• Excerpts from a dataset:
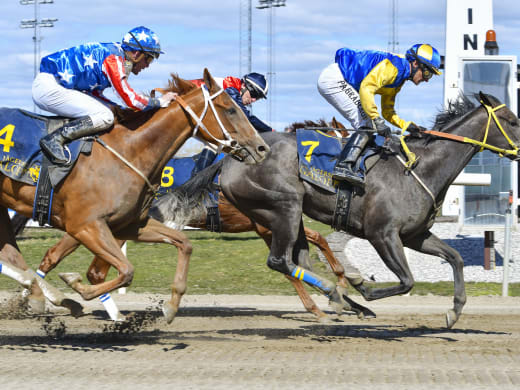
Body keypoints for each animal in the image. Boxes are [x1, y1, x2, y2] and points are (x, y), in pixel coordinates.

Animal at [0, 68, 268, 322]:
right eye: (230, 109)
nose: (262, 148)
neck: (129, 152)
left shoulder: (130, 224)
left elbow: (184, 244)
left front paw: (171, 306)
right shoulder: (85, 225)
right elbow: (125, 271)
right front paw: (74, 284)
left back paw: (40, 295)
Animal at [154, 93, 520, 328]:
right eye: (512, 120)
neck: (420, 168)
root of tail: (229, 161)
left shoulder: (414, 235)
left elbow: (454, 258)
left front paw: (454, 312)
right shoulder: (382, 234)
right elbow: (406, 280)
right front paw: (362, 286)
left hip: (285, 216)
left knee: (296, 261)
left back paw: (339, 300)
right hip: (282, 208)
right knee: (280, 261)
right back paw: (337, 297)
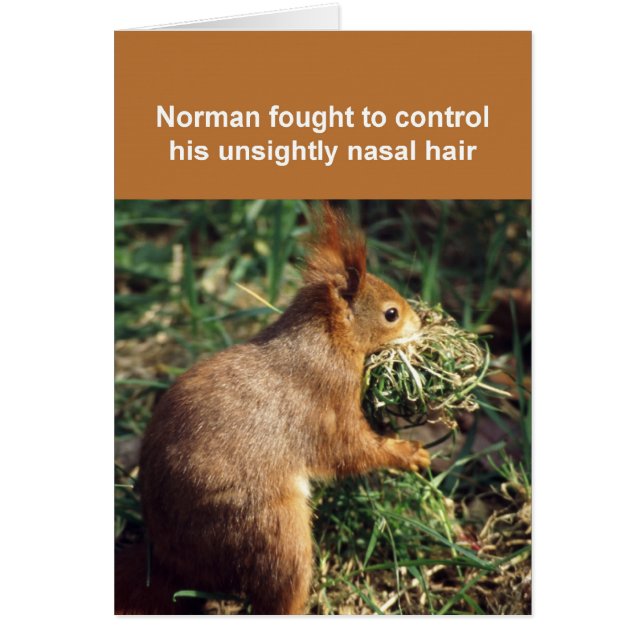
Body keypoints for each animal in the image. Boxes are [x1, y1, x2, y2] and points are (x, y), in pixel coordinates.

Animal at [115, 205, 430, 615]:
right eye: (391, 314)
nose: (420, 323)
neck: (326, 339)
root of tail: (172, 561)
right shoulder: (327, 401)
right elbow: (351, 450)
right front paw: (409, 453)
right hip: (270, 530)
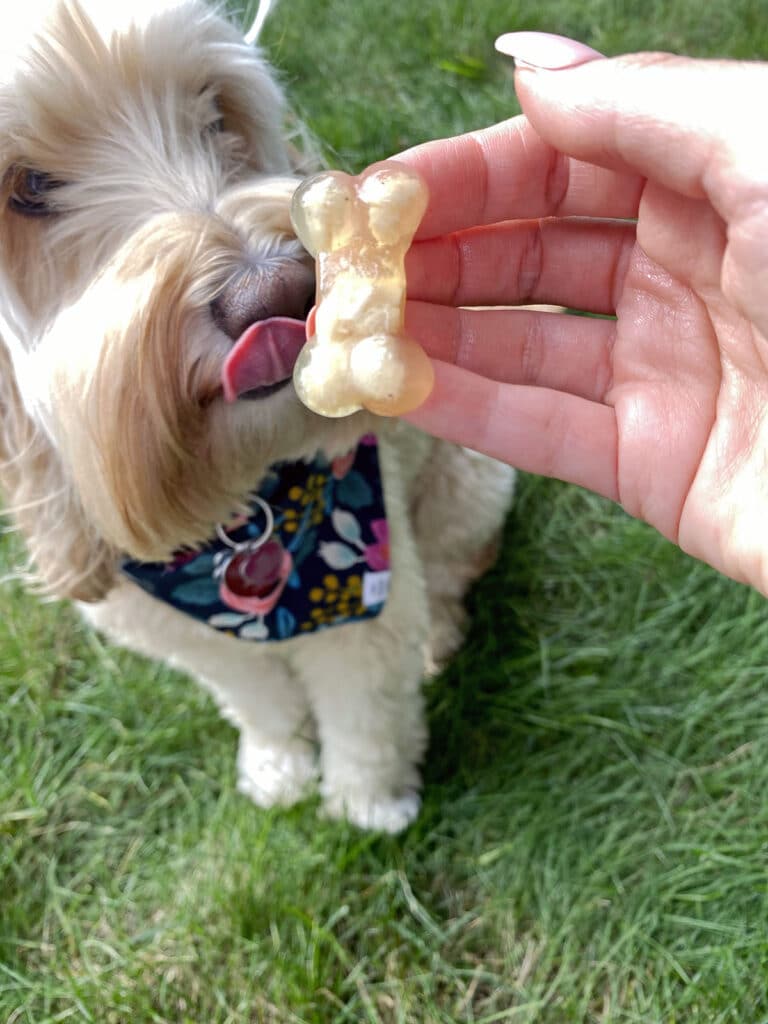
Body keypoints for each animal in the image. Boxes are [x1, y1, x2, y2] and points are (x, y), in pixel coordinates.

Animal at [0, 0, 518, 831]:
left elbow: (365, 715)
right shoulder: (192, 639)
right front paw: (279, 769)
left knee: (450, 574)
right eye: (29, 187)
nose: (274, 293)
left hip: (467, 489)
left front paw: (367, 804)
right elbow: (261, 704)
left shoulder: (366, 617)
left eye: (217, 113)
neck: (238, 511)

• Work to be completed:
What lines above contain the word "shoulder"? Please copy each one.

• Result for this task:
left shoulder: (130, 224)
right shoulder: (85, 225)
left shoulder: (414, 235)
right shoulder: (382, 234)
right shoulder: (327, 401)
right shoulder: (192, 639)
left shoulder: (366, 617)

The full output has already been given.